Copy out the entries that follow exactly, leaving out the pictures.

▶ _Collected data_:

*** Block opens ***

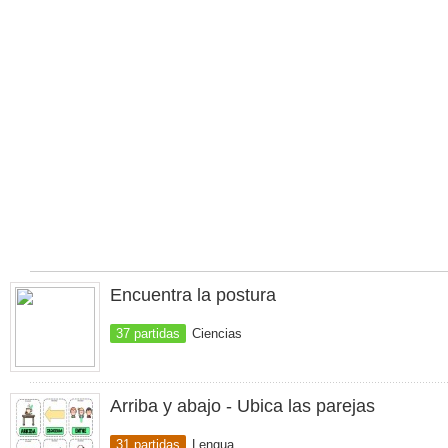
Encuentra la postura
37 partidas
Ciencias
Arriba y abajo - Ubica las parejas
31 partidas
Lengua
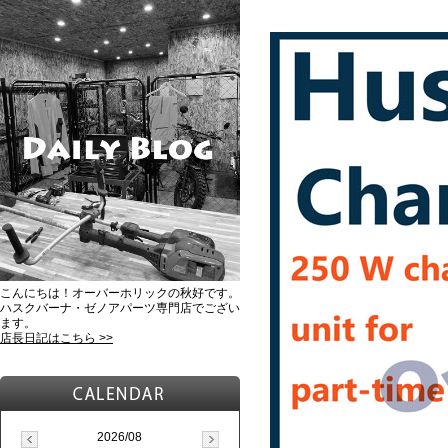
こんにちは！オーバーホリックの秋好です。
ハスクバーナ・ゼノアパーツ専門店でござい
ます。
店長日記はこちら >>
2026/08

*** Block closes ***

▶ _Written response_:
Encuentra la postura
37 partidas
Ciencias
Arriba y abajo - Ubica las parejas
31 partidas
Lengua
こんにちは！オーバーホリックの秋好です。
ハスクバーナ・ゼノアパーツ専門店でござい
ます。
店長日記はこちら >>
2026/08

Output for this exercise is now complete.